Exercise: Ignoring the pictures, copy the data exactly.

Excerpts from a dataset
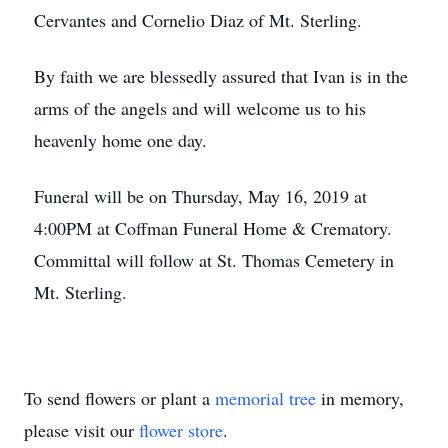
Cervantes and Cornelio Diaz of Mt. Sterling.
By faith we are blessedly assured that Ivan is in the
arms of the angels and will welcome us to his
heavenly home one day.
Funeral will be on Thursday, May 16, 2019 at
4:00PM at Coffman Funeral Home & Crematory.
Committal will follow at St. Thomas Cemetery in
Mt. Sterling.
To send flowers or plant a
memorial tree
in memory,
please visit our
flower store
.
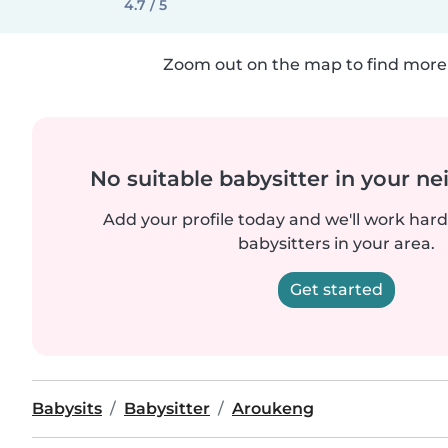
4.7 / 5
Zoom out on the map to find more 
No suitable babysitter in your 
Add your profile today and we'll work hard 
babysitters in your area.
Get started
Babysits
Babysitter
Aroukeng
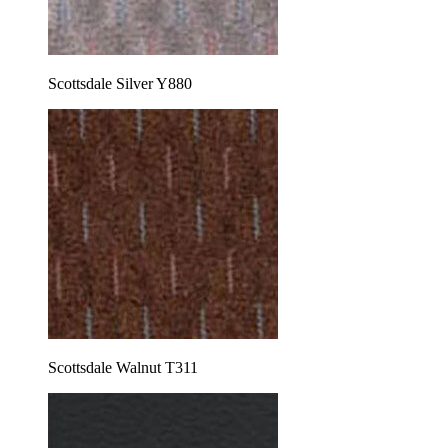
Scottsdale Silver Y880
Scottsdale Walnut T311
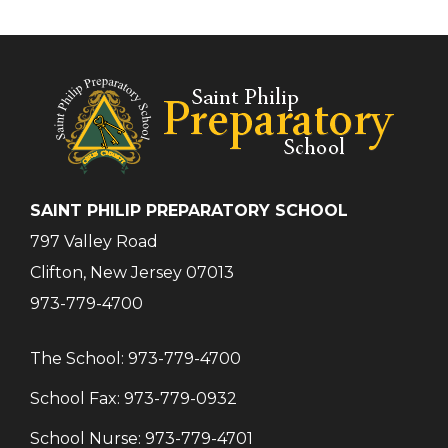
SAINT PHILIP PREPARATORY SCHOOL
797 Valley Road
Clifton, New Jersey 07013
973-779-4700
The School:
973-779-4700
School Fax:
973-779-0932
School Nurse:
973-779-4701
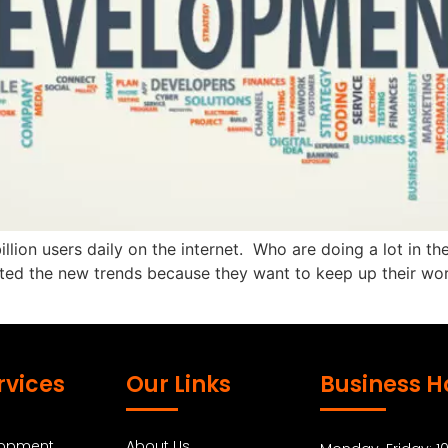
billion users daily on the internet. Who are doing a lot in
 the new trends because they want to keep up their work 
rvices
Our Links
Business H
lopment
About Us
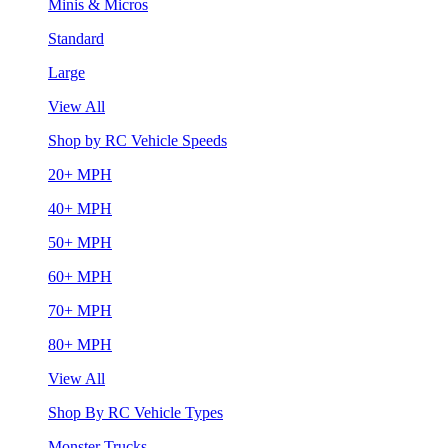
Minis & Micros
Standard
Large
View All
Shop by RC Vehicle Speeds
20+ MPH
40+ MPH
50+ MPH
60+ MPH
70+ MPH
80+ MPH
View All
Shop By RC Vehicle Types
Monster Trucks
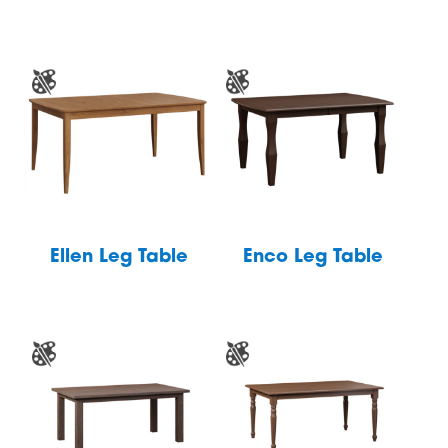
Ellen Leg Table
Enco Leg Table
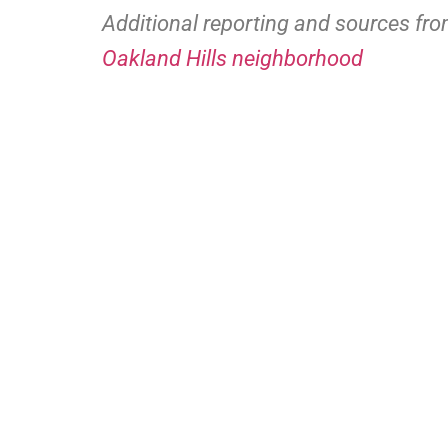
Additional reporting and sources fr
Oakland Hills neighborhood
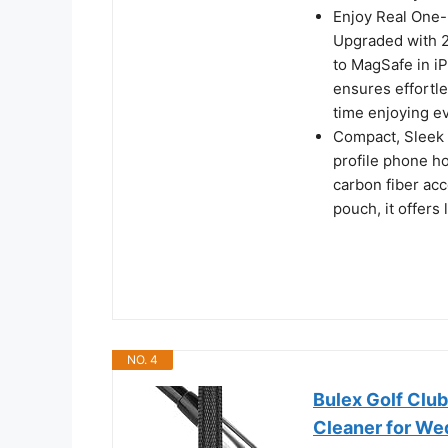
Enjoy Real One-
Upgraded with 2
to MagSafe in iP
ensures effortl
time enjoying e
Compact, Sleek a
profile phone ho
carbon fiber acc
pouch, it offers
NO. 4
Bulex Golf Clu
Cleaner for Wed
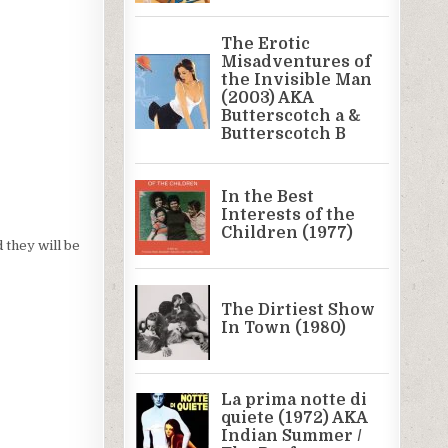
d they will be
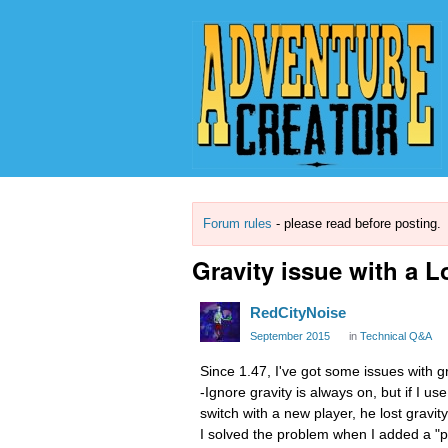
Forum rules
- please read before posting.
Gravity issue with a 
RedCityNoise
September 2015
in
Technical Q&A
Since 1.47, I've got some issues with gr
-Ignore gravity is always on, but if I u
switch with a new player, he lost gravity
I solved the problem when I added a "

Answer:
Cervantes and Cornelio Diaz of Mt. Sterling.
By faith we are blessedly assured that Ivan is in the
arms of the angels and will welcome us to his
heavenly home one day.
Funeral will be on Thursday, May 16, 2019 at
4:00PM at Coffman Funeral Home & Crematory.
Committal will follow at St. Thomas Cemetery in
Mt. Sterling.
To send flowers or plant a
memorial tree
in memory,
please visit our
flower store
.
4.7 / 5
Zoom out on the map to find more 
No suitable babysitter in your 
Add your profile today and we'll work hard 
babysitters in your area.
Get started
Babysits
Babysitter
Aroukeng
Scottsdale Silver Y880
Scottsdale Walnut T311
SAINT PHILIP PREPARATORY SCHOOL
797 Valley Road
Clifton, New Jersey 07013
973-779-4700
The School:
973-779-4700
School Fax:
973-779-0932
School Nurse:
973-779-4701
billion users daily on the internet. Who are doing a lot in
 the new trends because they want to keep up their work 
rvices
Our Links
Business H
lopment
About Us
Minis & Micros
Standard
Large
View All
Shop by RC Vehicle Speeds
20+ MPH
40+ MPH
50+ MPH
60+ MPH
70+ MPH
80+ MPH
View All
Shop By RC Vehicle Types
Monster Trucks
Ellen Leg Table
Enco Leg Table
Additional reporting and sources fr
Oakland Hills neighborhood
Enjoy Real One-
Upgraded with 2
to MagSafe in iP
ensures effortl
time enjoying e
Compact, Sleek a
profile phone ho
carbon fiber acc
pouch, it offers
NO. 4
Bulex Golf Clu
Cleaner for Wed
d they will be
Forum rules
- please read before posting.
Gravity issue with a 
RedCityNoise
September 2015
in
Technical Q&A
Since 1.47, I've got some issues with gr
-Ignore gravity is always on, but if I u
switch with a new player, he lost gravity
I solved the problem when I added a "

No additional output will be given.